すなわち、1次研削ユニット5aにおける所定の研削制御によって、太陽電池パネル9からPVF943及びアルミ箔942を、バックシート94の樹脂部材を燃焼させることなく除去することができた。
【0027】
2次研削ユニット5bにおける設定速度は、1次研削ユニット5aよりも遅い4000rpmに設定し、3次研削ユニット5cにおける設定速度は、2次研削ユニット5bよりも遅い3000rpmに設定した。
1次研削ユニット5a〜3次研削ユニット5cにおける設定押圧力は、すべて0.4Nに設定した。
先工程ほど研削負荷を高くし、後工程ほど研削負荷を抑えることで、効率よく部材を除去しつつ、ガラス板91の破損を防ぐ趣旨である。
これにより、
図7(b)→(c)に示すように、2次研削ユニット5bにおける研削によって、さらに、PVF941、EVA93及び太陽電池セル92の一部を除去することができ、
図7(c)→(d)に示すように、3次研削ユニット5cにおける研削によって、太陽電池セル92のすべてを除去することができた。
なお、1次研削ユニット5a〜3次研削ユニット5cにおいて設定押圧力は共通(0.4N)にしたが、異ならせることもできる。
例えば、2次研削ユニット5bにおける設定押圧力を1次研削ユニット5aにおけるよりも小さくし、3次研削ユニット5cにおける設定押圧力を2次研削ユニット5bにおけるよりも小さくすることができる。
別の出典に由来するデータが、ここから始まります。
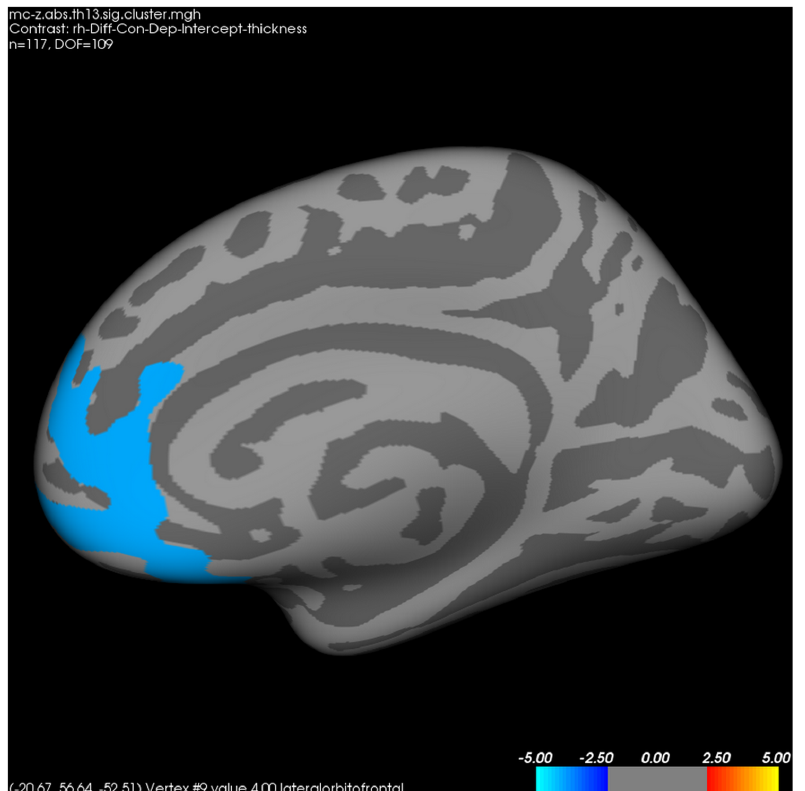
Figure 4. Differences in right cortical thickness between patients with major depressive disorder and healthy controls. FWE -corrected p , 0.05 through Monte-Carlo permutation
以上のように、本発明のガラス板回収装置1においては、3つの研削ユニット5a〜5cにおける各研削ブラシ4a〜4cの押圧力及び回転速度を、回転用モータ41a〜41c及び押圧用モータ42a〜42cを制御することで、搬送経路32を所定速度で搬送中の太陽電池パネル9からガラス板91以外の部材を研削により除去することができる。
【0028】
研削ユニット5が2ユニットの場合について説明する。
図8は、研削ユニット5が2ユニットの場合のガラス板回収装置1の概略斜視図である。
図9は、研削ユニット5が2ユニットの場合の研削部3の正面図である。
これらの図に示すように、2ユニットの場合と3ユニットの場合とでは、研削ユニット5の数が異なるだけで、他の構成は共通する。
また、制御に関し、1次研削ユニット5aにおいて、少なくともアルミ箔942の層まで除去するように研削ブラシ4a〜4cの動作を制御する点は共通する。
しかしながら、2ユニットの場合、2次研削ユニット5bにおいて、ガラス板91を除く、残りの部材をすべて除去するように研削ブラシ4を制御する点で異なる。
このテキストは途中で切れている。